Work instructions
Search the records for "yuppy". Report every line where it occurs.

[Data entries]
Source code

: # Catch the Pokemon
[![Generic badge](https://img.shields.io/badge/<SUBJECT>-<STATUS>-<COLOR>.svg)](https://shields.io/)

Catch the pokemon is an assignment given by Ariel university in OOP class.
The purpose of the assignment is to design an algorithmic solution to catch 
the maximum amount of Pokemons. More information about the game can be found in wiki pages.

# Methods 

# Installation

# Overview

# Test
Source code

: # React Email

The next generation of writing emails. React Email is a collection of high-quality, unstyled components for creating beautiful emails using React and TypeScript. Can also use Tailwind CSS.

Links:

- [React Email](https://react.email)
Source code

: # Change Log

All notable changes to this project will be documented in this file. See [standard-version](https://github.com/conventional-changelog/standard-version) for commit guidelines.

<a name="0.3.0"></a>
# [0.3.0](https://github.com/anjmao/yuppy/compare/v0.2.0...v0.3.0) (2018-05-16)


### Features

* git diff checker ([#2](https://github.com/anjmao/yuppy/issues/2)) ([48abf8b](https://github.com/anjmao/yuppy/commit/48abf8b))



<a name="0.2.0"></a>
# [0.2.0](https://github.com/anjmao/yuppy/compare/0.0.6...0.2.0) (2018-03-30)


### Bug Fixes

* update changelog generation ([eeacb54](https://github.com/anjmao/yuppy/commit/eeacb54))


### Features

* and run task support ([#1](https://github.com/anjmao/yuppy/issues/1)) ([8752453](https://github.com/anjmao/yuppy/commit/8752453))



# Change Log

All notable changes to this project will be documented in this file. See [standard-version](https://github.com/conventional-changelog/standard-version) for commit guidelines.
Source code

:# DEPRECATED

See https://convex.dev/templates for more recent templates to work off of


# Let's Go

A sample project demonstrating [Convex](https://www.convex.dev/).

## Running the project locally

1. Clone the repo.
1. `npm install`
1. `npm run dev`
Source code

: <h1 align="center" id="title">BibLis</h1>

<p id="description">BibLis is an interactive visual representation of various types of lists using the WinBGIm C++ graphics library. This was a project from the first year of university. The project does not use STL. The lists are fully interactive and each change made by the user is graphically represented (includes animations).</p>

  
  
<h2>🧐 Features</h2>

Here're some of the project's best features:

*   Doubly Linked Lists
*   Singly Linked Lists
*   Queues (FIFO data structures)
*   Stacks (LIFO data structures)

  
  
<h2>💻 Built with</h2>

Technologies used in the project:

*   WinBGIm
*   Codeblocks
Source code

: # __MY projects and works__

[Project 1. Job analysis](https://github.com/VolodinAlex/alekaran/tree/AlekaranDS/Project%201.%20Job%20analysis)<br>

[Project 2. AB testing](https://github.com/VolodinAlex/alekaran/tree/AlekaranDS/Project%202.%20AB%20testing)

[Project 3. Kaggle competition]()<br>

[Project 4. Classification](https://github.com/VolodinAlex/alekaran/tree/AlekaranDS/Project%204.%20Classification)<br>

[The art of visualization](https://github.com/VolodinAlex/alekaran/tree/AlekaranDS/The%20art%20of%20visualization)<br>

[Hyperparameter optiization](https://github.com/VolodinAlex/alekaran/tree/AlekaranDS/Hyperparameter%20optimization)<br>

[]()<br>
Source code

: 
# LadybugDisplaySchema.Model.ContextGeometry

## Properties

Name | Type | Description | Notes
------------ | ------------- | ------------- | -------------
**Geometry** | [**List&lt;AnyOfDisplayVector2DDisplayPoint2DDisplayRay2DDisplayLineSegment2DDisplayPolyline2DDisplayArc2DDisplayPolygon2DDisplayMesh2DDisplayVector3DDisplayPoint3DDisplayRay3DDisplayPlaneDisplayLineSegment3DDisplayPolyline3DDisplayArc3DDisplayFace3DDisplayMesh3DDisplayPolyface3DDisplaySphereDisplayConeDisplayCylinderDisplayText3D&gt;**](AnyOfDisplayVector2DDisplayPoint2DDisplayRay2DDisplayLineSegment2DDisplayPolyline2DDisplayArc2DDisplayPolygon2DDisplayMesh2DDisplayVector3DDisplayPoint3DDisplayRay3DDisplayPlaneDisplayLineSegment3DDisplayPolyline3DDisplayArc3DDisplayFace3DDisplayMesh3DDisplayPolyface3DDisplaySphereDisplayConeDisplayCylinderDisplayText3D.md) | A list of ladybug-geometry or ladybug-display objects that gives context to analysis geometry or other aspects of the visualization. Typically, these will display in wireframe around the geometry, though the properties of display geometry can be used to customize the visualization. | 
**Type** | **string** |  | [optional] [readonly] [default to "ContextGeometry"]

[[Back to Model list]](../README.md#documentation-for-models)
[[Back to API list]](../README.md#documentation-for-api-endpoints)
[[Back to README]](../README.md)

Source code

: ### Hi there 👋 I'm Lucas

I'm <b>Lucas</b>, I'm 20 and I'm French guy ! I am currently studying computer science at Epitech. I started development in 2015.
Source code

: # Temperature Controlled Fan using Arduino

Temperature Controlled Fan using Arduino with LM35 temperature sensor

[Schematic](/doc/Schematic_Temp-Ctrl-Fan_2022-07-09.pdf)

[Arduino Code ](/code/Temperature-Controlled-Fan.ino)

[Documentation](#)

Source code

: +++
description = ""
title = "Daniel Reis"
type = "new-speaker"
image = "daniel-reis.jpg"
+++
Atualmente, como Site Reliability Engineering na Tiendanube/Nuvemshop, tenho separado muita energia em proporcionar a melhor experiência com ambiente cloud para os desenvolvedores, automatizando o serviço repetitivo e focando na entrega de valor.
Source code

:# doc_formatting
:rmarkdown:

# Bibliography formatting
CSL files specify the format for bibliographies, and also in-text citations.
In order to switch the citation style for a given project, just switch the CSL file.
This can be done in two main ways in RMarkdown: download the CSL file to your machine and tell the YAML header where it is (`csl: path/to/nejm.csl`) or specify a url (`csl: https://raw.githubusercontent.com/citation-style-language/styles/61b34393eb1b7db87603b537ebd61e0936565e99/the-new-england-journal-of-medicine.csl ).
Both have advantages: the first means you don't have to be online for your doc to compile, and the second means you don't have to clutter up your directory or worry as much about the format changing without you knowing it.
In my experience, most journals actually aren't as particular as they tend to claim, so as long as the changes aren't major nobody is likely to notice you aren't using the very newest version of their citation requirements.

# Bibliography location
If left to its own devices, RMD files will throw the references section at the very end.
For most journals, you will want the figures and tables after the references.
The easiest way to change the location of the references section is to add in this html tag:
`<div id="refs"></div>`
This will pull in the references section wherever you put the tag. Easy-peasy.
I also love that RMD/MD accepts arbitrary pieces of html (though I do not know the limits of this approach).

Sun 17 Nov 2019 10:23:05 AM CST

Reply
# [0.3.0](https://github.com/anjmao/yuppy/compare/v0.2.0...v0.3.0) (2018-05-16)
* git diff checker ([#2](https://github.com/anjmao/yuppy/issues/2)) ([48abf8b](https://github.com/anjmao/yuppy/commit/48abf8b))
# [0.2.0](https://github.com/anjmao/yuppy/compare/0.0.6...0.2.0) (2018-03-30)
* update changelog generation ([eeacb54](https://github.com/anjmao/yuppy/commit/eeacb54))
* and run task support ([#1](https://github.com/anjmao/yuppy/issues/1)) ([8752453](https://github.com/anjmao/yuppy/commit/8752453))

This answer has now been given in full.